═════ Exercise data ═════

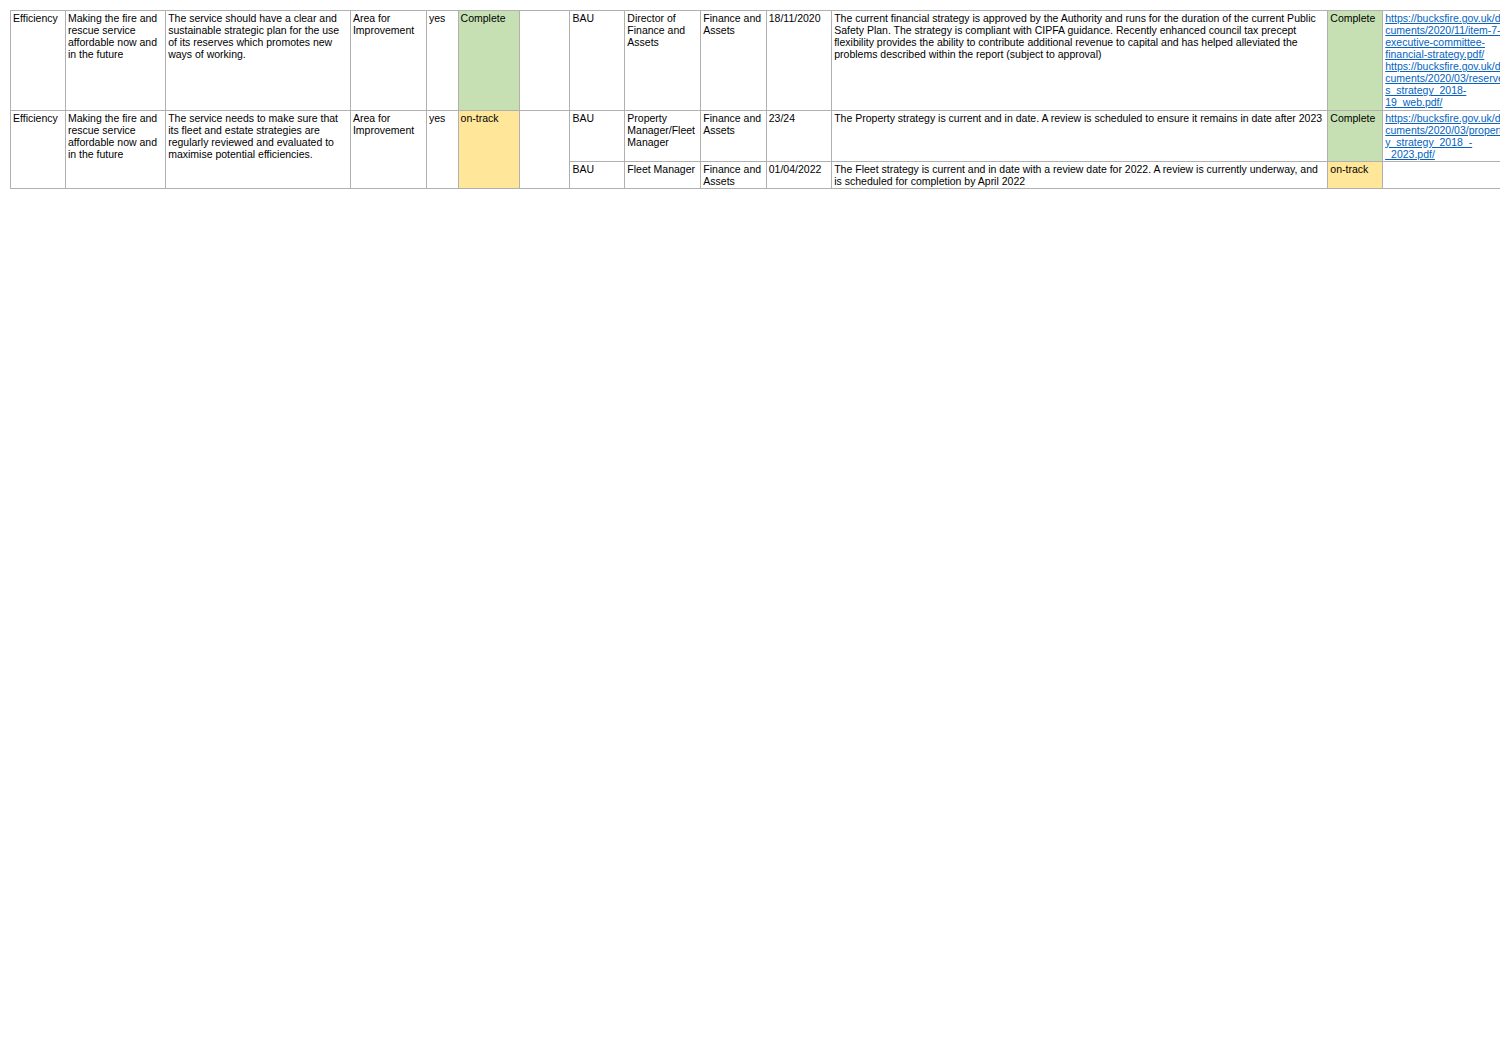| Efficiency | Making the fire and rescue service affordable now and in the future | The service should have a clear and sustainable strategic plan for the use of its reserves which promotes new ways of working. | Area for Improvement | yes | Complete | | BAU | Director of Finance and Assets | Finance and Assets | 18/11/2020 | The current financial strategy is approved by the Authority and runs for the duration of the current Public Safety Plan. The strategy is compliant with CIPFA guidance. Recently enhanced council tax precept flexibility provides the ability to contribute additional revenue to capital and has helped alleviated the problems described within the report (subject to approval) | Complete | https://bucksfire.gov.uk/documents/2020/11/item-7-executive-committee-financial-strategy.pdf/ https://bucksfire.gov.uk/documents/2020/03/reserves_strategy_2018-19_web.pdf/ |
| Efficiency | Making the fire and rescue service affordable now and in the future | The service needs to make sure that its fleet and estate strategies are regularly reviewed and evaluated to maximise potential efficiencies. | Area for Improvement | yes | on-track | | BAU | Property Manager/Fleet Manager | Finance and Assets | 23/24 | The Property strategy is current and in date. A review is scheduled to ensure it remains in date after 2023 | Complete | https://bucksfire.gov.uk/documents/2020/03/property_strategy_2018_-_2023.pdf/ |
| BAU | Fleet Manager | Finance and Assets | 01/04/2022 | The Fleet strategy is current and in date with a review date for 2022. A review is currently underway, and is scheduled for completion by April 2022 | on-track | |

═════
═════ Exercise data ═════

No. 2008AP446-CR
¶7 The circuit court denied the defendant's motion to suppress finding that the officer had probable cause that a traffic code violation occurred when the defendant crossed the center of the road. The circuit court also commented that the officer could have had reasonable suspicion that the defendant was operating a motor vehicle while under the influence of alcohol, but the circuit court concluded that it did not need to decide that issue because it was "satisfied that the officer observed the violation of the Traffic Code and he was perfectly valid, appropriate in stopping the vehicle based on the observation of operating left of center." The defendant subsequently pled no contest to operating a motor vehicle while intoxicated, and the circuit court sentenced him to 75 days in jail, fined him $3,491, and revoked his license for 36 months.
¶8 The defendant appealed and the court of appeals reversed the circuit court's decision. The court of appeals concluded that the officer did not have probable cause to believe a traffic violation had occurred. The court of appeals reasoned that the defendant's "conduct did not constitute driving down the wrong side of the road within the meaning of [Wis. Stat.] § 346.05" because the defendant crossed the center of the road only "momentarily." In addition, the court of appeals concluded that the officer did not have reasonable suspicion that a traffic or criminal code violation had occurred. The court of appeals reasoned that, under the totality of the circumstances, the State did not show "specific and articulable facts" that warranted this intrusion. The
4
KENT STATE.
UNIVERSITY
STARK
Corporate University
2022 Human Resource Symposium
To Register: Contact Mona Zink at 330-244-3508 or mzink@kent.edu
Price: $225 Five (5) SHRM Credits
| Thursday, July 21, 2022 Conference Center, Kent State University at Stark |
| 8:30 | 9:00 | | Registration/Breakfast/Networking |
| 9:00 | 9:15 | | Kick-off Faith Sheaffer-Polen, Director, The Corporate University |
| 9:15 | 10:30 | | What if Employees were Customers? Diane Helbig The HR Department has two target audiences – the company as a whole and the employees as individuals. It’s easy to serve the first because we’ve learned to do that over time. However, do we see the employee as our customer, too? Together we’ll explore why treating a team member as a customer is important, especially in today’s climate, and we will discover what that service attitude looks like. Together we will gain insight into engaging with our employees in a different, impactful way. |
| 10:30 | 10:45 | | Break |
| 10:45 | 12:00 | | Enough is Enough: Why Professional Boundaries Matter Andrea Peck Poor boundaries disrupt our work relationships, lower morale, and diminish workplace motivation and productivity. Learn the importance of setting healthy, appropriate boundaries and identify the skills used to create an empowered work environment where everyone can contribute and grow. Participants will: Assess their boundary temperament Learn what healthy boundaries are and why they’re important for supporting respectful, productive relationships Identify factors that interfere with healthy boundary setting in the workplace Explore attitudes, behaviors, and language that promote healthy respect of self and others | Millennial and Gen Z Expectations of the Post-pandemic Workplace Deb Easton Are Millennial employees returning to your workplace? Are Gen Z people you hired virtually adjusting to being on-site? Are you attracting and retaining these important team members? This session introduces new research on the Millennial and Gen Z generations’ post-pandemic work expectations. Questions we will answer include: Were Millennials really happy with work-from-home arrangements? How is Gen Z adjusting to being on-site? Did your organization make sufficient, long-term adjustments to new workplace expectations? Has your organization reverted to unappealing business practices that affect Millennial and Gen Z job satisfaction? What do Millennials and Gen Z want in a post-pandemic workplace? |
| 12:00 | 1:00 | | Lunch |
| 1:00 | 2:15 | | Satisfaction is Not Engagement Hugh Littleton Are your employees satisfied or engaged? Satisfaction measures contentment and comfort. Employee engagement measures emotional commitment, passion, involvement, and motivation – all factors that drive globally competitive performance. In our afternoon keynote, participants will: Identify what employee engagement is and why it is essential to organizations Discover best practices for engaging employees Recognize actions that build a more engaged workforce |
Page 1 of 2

═════

→ What you have to do
Copy word for word only the lines above from the one with "The service should" through the one with "2022 | on-track | |". Leave pictures out.

→ Completed exercise
| Efficiency | Making the fire and rescue service affordable now and in the future | The service should have a clear and sustainable strategic plan for the use of its reserves which promotes new ways of working. | Area for Improvement | yes | Complete | | BAU | Director of Finance and Assets | Finance and Assets | 18/11/2020 | The current financial strategy is approved by the Authority and runs for the duration of the current Public Safety Plan. The strategy is compliant with CIPFA guidance. Recently enhanced council tax precept flexibility provides the ability to contribute additional revenue to capital and has helped alleviated the problems described within the report (subject to approval) | Complete | https://bucksfire.gov.uk/documents/2020/11/item-7-executive-committee-financial-strategy.pdf/ https://bucksfire.gov.uk/documents/2020/03/reserves_strategy_2018-19_web.pdf/ |
| Efficiency | Making the fire and rescue service affordable now and in the future | The service needs to make sure that its fleet and estate strategies are regularly reviewed and evaluated to maximise potential efficiencies. | Area for Improvement | yes | on-track | | BAU | Property Manager/Fleet Manager | Finance and Assets | 23/24 | The Property strategy is current and in date. A review is scheduled to ensure it remains in date after 2023 | Complete | https://bucksfire.gov.uk/documents/2020/03/property_strategy_2018_-_2023.pdf/ |
| BAU | Fleet Manager | Finance and Assets | 01/04/2022 | The Fleet strategy is current and in date with a review date for 2022. A review is currently underway, and is scheduled for completion by April 2022 | on-track | |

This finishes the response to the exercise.